Avec « Julia et Roem », Bilal a décidé d’approfondir l’univers d’après « coup de sang » (nom du dérèglement climatique brutal qui s’est abattu sur Terre) d’ »Animal’z ». Pourtant, si les personnages de ce nouveau récit tentent eux aussi de se réorganiser et de lutter pour survivre sur cette planète complètement dévastée où tout est bouleversé, ils ne connaissent pas ceux d’ »Animal’z » et n’ont donc rien d’autre en commun avec eux. D’ailleurs, si l’intrigue du premier volet de cette trilogie « écologique » avait pour décor l’eau, et des teintes gris bleutées, « Julia et Roem » se caractérise par des tonalités marron-ocres (en fait la couleur du papier choisi comme support des dessins) puisque ce second récit se passe dans le désert.
Une Ferrari y file à toute allure. A bord, Lawrence, ex-aumônier multiconfessionnel, qui tombe tout à coup sur deux jeunes hommes, Roem et Merkt, inanimés en plein milieu de la route. Après leur avoir porté secours, Lawrence leur propose de rejoindre un bâtiment en ruines qu’ils aperçoivent au loin afin de s’y reposer quelque temps. Mais arrivés à ce gigantesque hôtel inachevé, les 3 hommes ne sont pas vraiment accueillis à bras ouverts par Tybb et sa petite communauté. En ces temps difficiles, chacun se méfie de tout le monde et individualisme et repli sur soi sont devenus la règle. Mais quand le regard de Roem croise celui de Julia, la sœur de Tybb, Lawrence pressent qu’un drame va arriver…
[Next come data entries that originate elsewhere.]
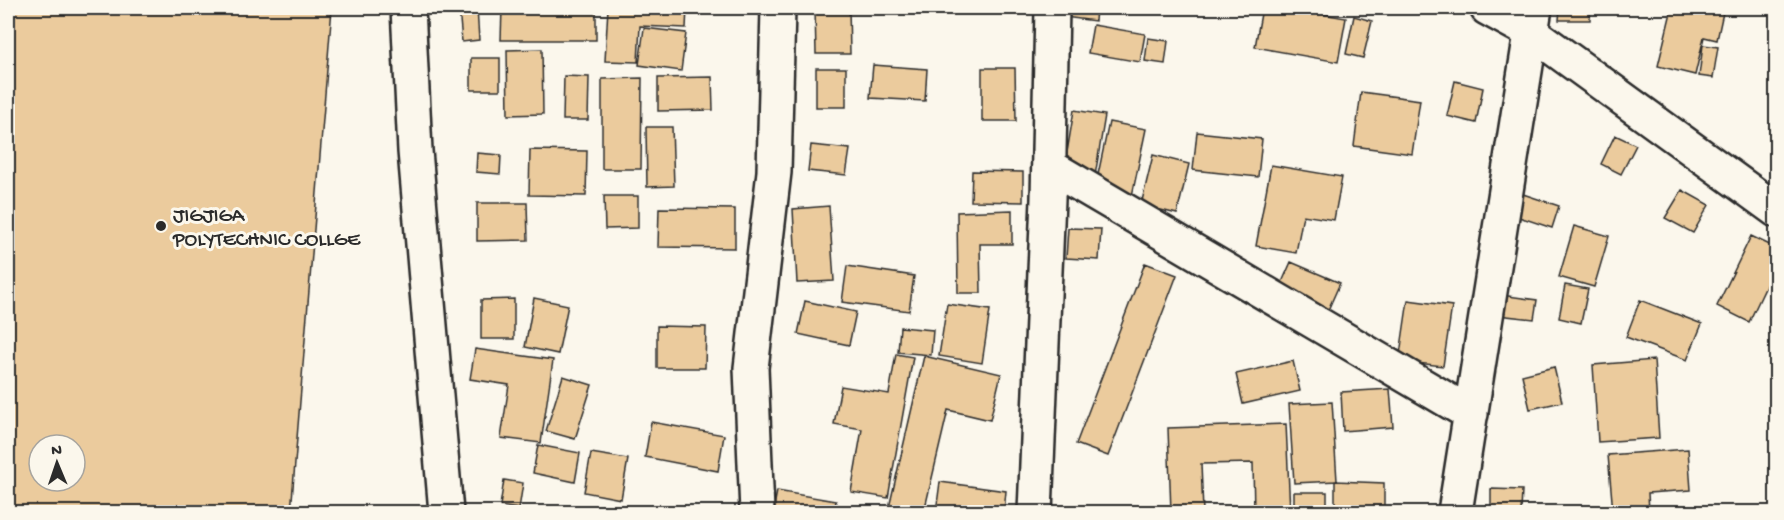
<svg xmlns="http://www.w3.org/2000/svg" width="1784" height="520" font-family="'Gochi Hand',sans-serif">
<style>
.building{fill:#ebcb9d;stroke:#2b2b2b;stroke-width:1.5;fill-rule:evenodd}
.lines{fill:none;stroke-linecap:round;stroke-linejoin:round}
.street-casing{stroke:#2b2b2b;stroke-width:38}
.secondary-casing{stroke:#2b2b2b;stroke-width:38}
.street{stroke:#fbf7ec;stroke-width:33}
.secondary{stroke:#fbf7ec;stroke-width:33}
.poi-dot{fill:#2b2b2b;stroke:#fbf7ec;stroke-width:2}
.labels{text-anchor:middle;stroke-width:6;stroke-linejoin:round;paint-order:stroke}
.poi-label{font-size:21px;fill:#2b2b2b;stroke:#fbf7ec;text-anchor:start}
</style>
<rect width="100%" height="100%" fill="#fbf7ec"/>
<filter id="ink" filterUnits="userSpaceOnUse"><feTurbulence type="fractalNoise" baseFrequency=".0167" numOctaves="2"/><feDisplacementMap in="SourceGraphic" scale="12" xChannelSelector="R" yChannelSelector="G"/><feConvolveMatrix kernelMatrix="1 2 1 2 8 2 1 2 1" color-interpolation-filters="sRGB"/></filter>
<g filter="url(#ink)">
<path class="building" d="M 8,8 L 332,8 L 291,512 L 8,512 ZM 39,445 L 75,445 L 75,481 L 39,481 Z
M 459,8 L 477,8 L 479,40 L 462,42 Z
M 502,8 L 596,8 L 596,40 L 501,40 Z
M 608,8 L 687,8 L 686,28 L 640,26 L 638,62 L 605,61 Z
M 815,8 L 849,8 L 850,54 L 816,54 Z
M 1058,8 L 1096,8 L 1095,21 L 1057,16 Z
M 1262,8 L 1289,8 L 1346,18 L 1338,62 L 1255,47 Z
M 1560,8 L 1590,8 L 1590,20 L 1559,20 Z
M 1672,8 L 1724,8 L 1717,40 L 1704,37 L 1695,75 L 1658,66 Z
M 1354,16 L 1372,21 L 1363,58 L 1346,54 Z
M 1093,25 L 1145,34 L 1140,62 L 1088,53 Z
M 644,28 L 686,33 L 681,71 L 639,65 Z
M 1148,38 L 1168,41 L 1165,64 L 1145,61 Z
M 1703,45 L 1718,47 L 1713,78 L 1699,76 Z
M 542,49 L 543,114 L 508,115 L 507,50 Z
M 471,58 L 500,58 L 500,90 L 471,90 Z
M 873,65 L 927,69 L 925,101 L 870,98 Z
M 816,68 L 846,68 L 846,107 L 816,107 Z
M 982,68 L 1015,68 L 1016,121 L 982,121 Z
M 564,76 L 589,77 L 588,120 L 563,120 Z
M 712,77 L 713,110 L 658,111 L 658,78 Z
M 642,78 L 641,169 L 602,169 L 602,79 Z
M 1455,81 L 1483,88 L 1476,123 L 1447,116 Z
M 1361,92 L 1420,100 L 1412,154 L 1354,146 Z
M 1074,110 L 1105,115 L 1093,188 L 1062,183 Z
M 1109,122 L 1146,129 L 1132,196 L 1095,189 Z
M 646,127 L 672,127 L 674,186 L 647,187 Z
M 1197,132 L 1262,139 L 1258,177 L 1193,170 Z
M 1615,135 L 1636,145 L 1621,174 L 1601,164 Z
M 811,145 L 850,149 L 846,175 L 808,171 Z
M 530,150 L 587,151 L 586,196 L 529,195 Z
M 477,153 L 501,155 L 500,174 L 476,172 Z
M 1153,155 L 1189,164 L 1177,214 L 1141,205 Z
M 1271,165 L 1342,177 L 1334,220 L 1303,215 L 1296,253 L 1256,246 Z
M 972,171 L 1023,172 L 1023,202 L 971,201 Z
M 1682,190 L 1709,205 L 1693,233 L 1665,218 Z
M 1523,194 L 1559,206 L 1552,228 L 1516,216 Z
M 604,196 L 638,196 L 638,228 L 605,229 Z
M 477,203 L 527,203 L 528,240 L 477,241 Z
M 829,206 L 834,281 L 797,283 L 793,209 Z
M 659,208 L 735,209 L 735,248 L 658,247 Z
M 1012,210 L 1012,244 L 980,244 L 981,293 L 958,293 L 957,212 Z
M 1574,226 L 1609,236 L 1594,287 L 1559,277 Z
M 1068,228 L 1101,229 L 1099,260 L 1066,258 Z
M 1751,236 L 1776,248 L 1776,265 L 1749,322 L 1717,306 Z
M 1291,262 L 1340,283 L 1328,310 L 1279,289 Z
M 1145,263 L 1177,275 L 1108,456 L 1076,444 Z
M 847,266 L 914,276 L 909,311 L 842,302 Z
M 1565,285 L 1588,289 L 1581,323 L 1559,318 Z
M 1501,295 L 1537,300 L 1534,319 L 1498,315 Z
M 534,298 L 568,305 L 558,354 L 525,347 Z
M 514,299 L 514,339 L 481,339 L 481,300 Z
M 1408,300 L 1452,306 L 1443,366 L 1399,361 Z
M 1640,300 L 1702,324 L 1687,360 L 1626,337 Z
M 805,301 L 856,312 L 849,345 L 798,334 Z
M 947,304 L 990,310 L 982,363 L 939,356 Z
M 657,326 L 706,327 L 705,368 L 657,368 Z
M 900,327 L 933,330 L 931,355 L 898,352 Z
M 475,349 L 553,360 L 541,443 L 501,438 L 509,385 L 470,379 Z
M 896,354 L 913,357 L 888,498 L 851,492 L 862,429 L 834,424 L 841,386 L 889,394 Z
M 924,356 L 1001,374 L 990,420 L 948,410 L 924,512 L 888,512 Z
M 1654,360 L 1659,438 L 1598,442 L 1593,365 Z
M 1293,361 L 1300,391 L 1243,404 L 1236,374 Z
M 1554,367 L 1562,402 L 1530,409 L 1522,375 Z
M 563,376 L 592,385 L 575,439 L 546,431 Z
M 1390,389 L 1393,427 L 1343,431 L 1341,392 Z
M 1332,402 L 1337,481 L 1294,483 L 1289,404 Z
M 651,422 L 724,435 L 718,471 L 645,457 Z
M 1286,424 L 1290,512 L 1254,512 L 1253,463 L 1201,464 L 1203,512 L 1171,512 L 1168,428 Z
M 538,445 L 580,453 L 575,482 L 533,473 Z
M 1688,449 L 1691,490 L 1648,493 L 1649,512 L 1613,512 L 1608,455 Z
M 591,453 L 628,459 L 621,499 L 584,492 Z
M 504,480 L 523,483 L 519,509 L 500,506 Z
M 1335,481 L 1384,483 L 1384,512 L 1335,512 Z
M 940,482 L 1006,491 L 1004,512 L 936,512 Z
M 1491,489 L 1522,490 L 1521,512 L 1491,512 Z
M 777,491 L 836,501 L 834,512 L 773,512 Z
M 1294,492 L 1327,492 L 1327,512 L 1294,512 Z
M 1142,507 L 1143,512 L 1063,511 Z"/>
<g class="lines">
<defs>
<path id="street" d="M 1487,8 L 1531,32 L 1776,210
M 1049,166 L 1471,414
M 757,512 L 751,368 L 774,172 L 778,8
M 1035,512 L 1048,199 L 1052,8
M 1455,512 L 1535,8"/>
<path id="secondary" d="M 408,8 L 415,151 L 446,512"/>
</defs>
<use href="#street" class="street-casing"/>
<use href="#secondary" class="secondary-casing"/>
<use href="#street" class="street"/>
<use href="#secondary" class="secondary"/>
</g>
</g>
<circle class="poi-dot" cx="161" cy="226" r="6"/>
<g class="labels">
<g class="poi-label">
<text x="173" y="221">JIGJIGA<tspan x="173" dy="24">POLYTECHNIC COLLGE</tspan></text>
</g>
</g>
<rect width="1784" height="520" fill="none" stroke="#fbf7ec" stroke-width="30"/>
<rect x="15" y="15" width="1754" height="490" fill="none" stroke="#2b2b2b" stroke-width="2" filter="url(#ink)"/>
<g transform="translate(57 463) rotate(358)"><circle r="28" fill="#fbf7ec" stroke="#a8a59f" stroke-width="1.5"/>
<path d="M0-4.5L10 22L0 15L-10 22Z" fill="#2b2b2b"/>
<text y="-9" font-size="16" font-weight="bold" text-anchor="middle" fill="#2b2b2b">N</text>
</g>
</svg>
Si Bilal, dans cette trilogie, traite de « planétologie », comme il le dit lui-même, c’est-à-dire du rapport de l’Homme à la nature et de ce qu’il lui fait subir, il ne met pas directement en scène le « coup de sang ». Ce n’est en effet pas le cataclysme lui-même qui intéresse l’auteur mais plutôt la réaction des hommes, leur attitude face à cette nouvelle donne post-catastrophe. Et quoi de mieux qu’un huis clos dans cet hôtel (l’auteur avait déjà utilisé ce procédé dans son film « Bunker Palace Hotel ») en plein désert pour observer le théâtre des passions humaines ?
Une scène sur laquelle vont s’exprimer l’amour de Roem et Julia, la jalousie et la violence de Tybb, l’amitié de Merkt ou encore le désir de vengeance du père. Car vous l’avez compris avec les noms des personnages, on rejoue ici un « Roméo et Juliette » futuriste en 3 actes. Et dans la langue de Shakespeare ! Car dans ce monde déréglé, devenu fou, l’esprit de Shakespeare s’est rematérialisé au-dessus de cet hôtel et une fois le casting complet on se met subitement à réciter les vers du dramaturge anglais. Un tour de passe-passe scénaristique assez inattendu qui permet à Bilal de revisiter ce grand classique à sa façon (en changeant toutefois la fin et en incorporant ici ou là des éléments typiquement bilaliens, comme les capsules) tout en continuant à se renouveler (au niveau scénaristique, on vient de le voir, mais aussi au niveau graphique puisque l’auteur a fait le choix d’un trait sans encrage, revenant par la même à l’essence du dessin) de façon convaincante. Du bon Bilal.